Supplied data:
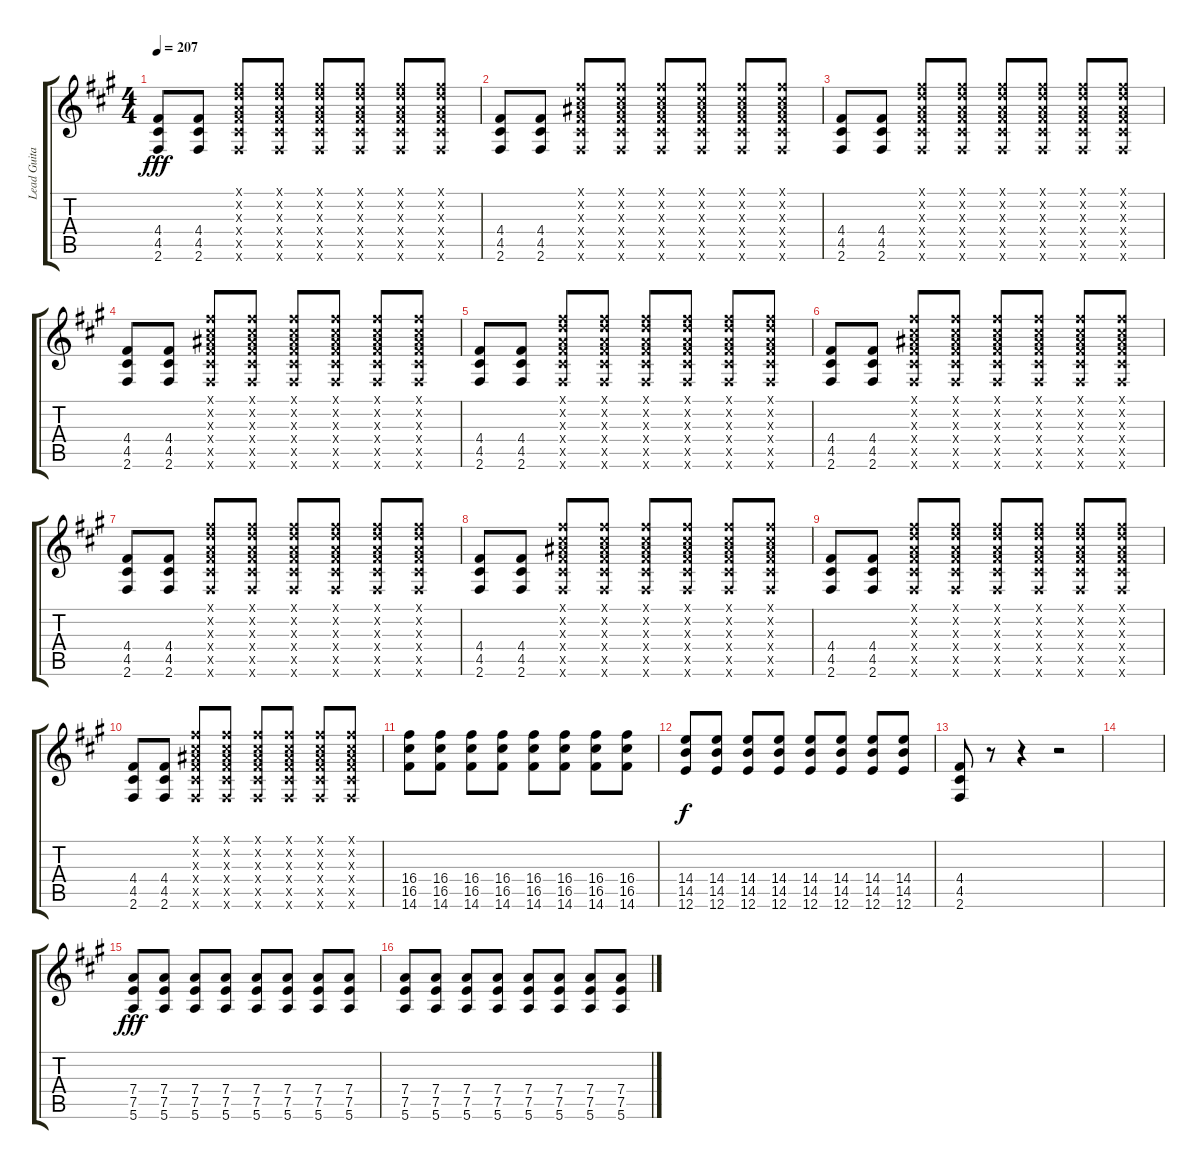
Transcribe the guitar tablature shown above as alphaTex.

\track ("Lead Guitar" "Lead Guita") {instrument distortionguitar}
\staff {score tabs}
\tuning (E4 B3 G3 D3 A2 E2) {hide}
\ts (4 4)
\tempo 207
\clef g2
\ks a
(4.4 4.5 2.6).8{dy fff} (4.4 4.5 2.6).8 (2.1{x} 3.2{x} 2.3{x} 4.4{x} 4.5{x} 2.6{x}).8 (2.1{x} 3.2{x} 2.3{x} 4.4{x} 4.5{x} 2.6{x}).8 (2.1{x} 3.2{x} 2.3{x} 4.4{x} 4.5{x} 2.6{x}).8 (2.1{x} 3.2{x} 2.3{x} 4.4{x} 4.5{x} 2.6{x}).8 (2.1{x} 3.2{x} 2.3{x} 4.4{x} 4.5{x} 2.6{x}).8 (2.1{x} 3.2{x} 2.3{x} 4.4{x} 4.5{x} 2.6{x}).8 |
(4.4 4.5 2.6).8 (4.4 4.5 2.6).8 (2.1{x} 2.2{x} 3.3{x} 4.4{x} 4.5{x} 2.6{x}).8 (2.1{x} 2.2{x} 3.3{x} 4.4{x} 4.5{x} 2.6{x}).8 (2.1{x} 2.2{x} 3.3{x} 4.4{x} 4.5{x} 2.6{x}).8 (2.1{x} 2.2{x} 3.3{x} 4.4{x} 4.5{x} 2.6{x}).8 (2.1{x} 2.2{x} 3.3{x} 4.4{x} 4.5{x} 2.6{x}).8 (2.1{x} 2.2{x} 3.3{x} 4.4{x} 4.5{x} 2.6{x}).8 |
(4.4 4.5 2.6).8 (4.4 4.5 2.6).8 (2.1{x} 3.2{x} 2.3{x} 4.4{x} 4.5{x} 2.6{x}).8 (2.1{x} 3.2{x} 2.3{x} 4.4{x} 4.5{x} 2.6{x}).8 (2.1{x} 3.2{x} 2.3{x} 4.4{x} 4.5{x} 2.6{x}).8 (2.1{x} 3.2{x} 2.3{x} 4.4{x} 4.5{x} 2.6{x}).8 (2.1{x} 3.2{x} 2.3{x} 4.4{x} 4.5{x} 2.6{x}).8 (2.1{x} 3.2{x} 2.3{x} 4.4{x} 4.5{x} 2.6{x}).8 |
(4.4 4.5 2.6).8 (4.4 4.5 2.6).8 (2.1{x} 2.2{x} 3.3{x} 4.4{x} 4.5{x} 2.6{x}).8 (2.1{x} 2.2{x} 3.3{x} 4.4{x} 4.5{x} 2.6{x}).8 (2.1{x} 2.2{x} 3.3{x} 4.4{x} 4.5{x} 2.6{x}).8 (2.1{x} 2.2{x} 3.3{x} 4.4{x} 4.5{x} 2.6{x}).8 (2.1{x} 2.2{x} 3.3{x} 4.4{x} 4.5{x} 2.6{x}).8 (2.1{x} 2.2{x} 3.3{x} 4.4{x} 4.5{x} 2.6{x}).8 |
(4.4 4.5 2.6).8 (4.4 4.5 2.6).8 (2.1{x} 3.2{x} 2.3{x} 4.4{x} 4.5{x} 2.6{x}).8 (2.1{x} 3.2{x} 2.3{x} 4.4{x} 4.5{x} 2.6{x}).8 (2.1{x} 3.2{x} 2.3{x} 4.4{x} 4.5{x} 2.6{x}).8 (2.1{x} 3.2{x} 2.3{x} 4.4{x} 4.5{x} 2.6{x}).8 (2.1{x} 3.2{x} 2.3{x} 4.4{x} 4.5{x} 2.6{x}).8 (2.1{x} 3.2{x} 2.3{x} 4.4{x} 4.5{x} 2.6{x}).8 |
(4.4 4.5 2.6).8 (4.4 4.5 2.6).8 (2.1{x} 2.2{x} 3.3{x} 4.4{x} 4.5{x} 2.6{x}).8 (2.1{x} 2.2{x} 3.3{x} 4.4{x} 4.5{x} 2.6{x}).8 (2.1{x} 2.2{x} 3.3{x} 4.4{x} 4.5{x} 2.6{x}).8 (2.1{x} 2.2{x} 3.3{x} 4.4{x} 4.5{x} 2.6{x}).8 (2.1{x} 2.2{x} 3.3{x} 4.4{x} 4.5{x} 2.6{x}).8 (2.1{x} 2.2{x} 3.3{x} 4.4{x} 4.5{x} 2.6{x}).8 |
(4.4 4.5 2.6).8 (4.4 4.5 2.6).8 (2.1{x} 3.2{x} 2.3{x} 4.4{x} 4.5{x} 2.6{x}).8 (2.1{x} 3.2{x} 2.3{x} 4.4{x} 4.5{x} 2.6{x}).8 (2.1{x} 3.2{x} 2.3{x} 4.4{x} 4.5{x} 2.6{x}).8 (2.1{x} 3.2{x} 2.3{x} 4.4{x} 4.5{x} 2.6{x}).8 (2.1{x} 3.2{x} 2.3{x} 4.4{x} 4.5{x} 2.6{x}).8 (2.1{x} 3.2{x} 2.3{x} 4.4{x} 4.5{x} 2.6{x}).8 |
(4.4 4.5 2.6).8 (4.4 4.5 2.6).8 (2.1{x} 2.2{x} 3.3{x} 4.4{x} 4.5{x} 2.6{x}).8 (2.1{x} 2.2{x} 3.3{x} 4.4{x} 4.5{x} 2.6{x}).8 (2.1{x} 2.2{x} 3.3{x} 4.4{x} 4.5{x} 2.6{x}).8 (2.1{x} 2.2{x} 3.3{x} 4.4{x} 4.5{x} 2.6{x}).8 (2.1{x} 2.2{x} 3.3{x} 4.4{x} 4.5{x} 2.6{x}).8 (2.1{x} 2.2{x} 3.3{x} 4.4{x} 4.5{x} 2.6{x}).8 |
(4.4 4.5 2.6).8 (4.4 4.5 2.6).8 (2.1{x} 3.2{x} 2.3{x} 4.4{x} 4.5{x} 2.6{x}).8 (2.1{x} 3.2{x} 2.3{x} 4.4{x} 4.5{x} 2.6{x}).8 (2.1{x} 3.2{x} 2.3{x} 4.4{x} 4.5{x} 2.6{x}).8 (2.1{x} 3.2{x} 2.3{x} 4.4{x} 4.5{x} 2.6{x}).8 (2.1{x} 3.2{x} 2.3{x} 4.4{x} 4.5{x} 2.6{x}).8 (2.1{x} 3.2{x} 2.3{x} 4.4{x} 4.5{x} 2.6{x}).8 |
(4.4 4.5 2.6).8 (4.4 4.5 2.6).8 (2.1{x} 2.2{x} 3.3{x} 4.4{x} 4.5{x} 2.6{x}).8 (2.1{x} 2.2{x} 3.3{x} 4.4{x} 4.5{x} 2.6{x}).8 (2.1{x} 2.2{x} 3.3{x} 4.4{x} 4.5{x} 2.6{x}).8 (2.1{x} 2.2{x} 3.3{x} 4.4{x} 4.5{x} 2.6{x}).8 (2.1{x} 2.2{x} 3.3{x} 4.4{x} 4.5{x} 2.6{x}).8 (2.1{x} 2.2{x} 3.3{x} 4.4{x} 4.5{x} 2.6{x}).8 |
(16.4 16.5 14.6).8 (16.4 16.5 14.6).8 (16.4 16.5 14.6).8 (16.4 16.5 14.6).8 (16.4 16.5 14.6).8 (16.4 16.5 14.6).8 (16.4 16.5 14.6).8 (16.4 16.5 14.6).8 |
(14.4 14.5 12.6).8{dy f} (14.4 14.5 12.6).8 (14.4 14.5 12.6).8 (14.4 14.5 12.6).8 (14.4 14.5 12.6).8 (14.4 14.5 12.6).8 (14.4 14.5 12.6).8 (14.4 14.5 12.6).8 |
(4.4 4.5 2.6).8 r.8 r.4 r.2 |
|
(7.4 7.5 5.6).8{dy fff} (7.4 7.5 5.6).8 (7.4 7.5 5.6).8 (7.4 7.5 5.6).8 (7.4 7.5 5.6).8 (7.4 7.5 5.6).8 (7.4 7.5 5.6).8 (7.4 7.5 5.6).8 |
(7.4 7.5 5.6).8 (7.4 7.5 5.6).8 (7.4 7.5 5.6).8 (7.4 7.5 5.6).8 (7.4 7.5 5.6).8 (7.4 7.5 5.6).8 (7.4 7.5 5.6).8 (7.4 7.5 5.6).8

Task brief:
Copy each line in the items above that contains the string "tablature".

Exercise response:
Transcribe the guitar tablature shown above as alphaTex.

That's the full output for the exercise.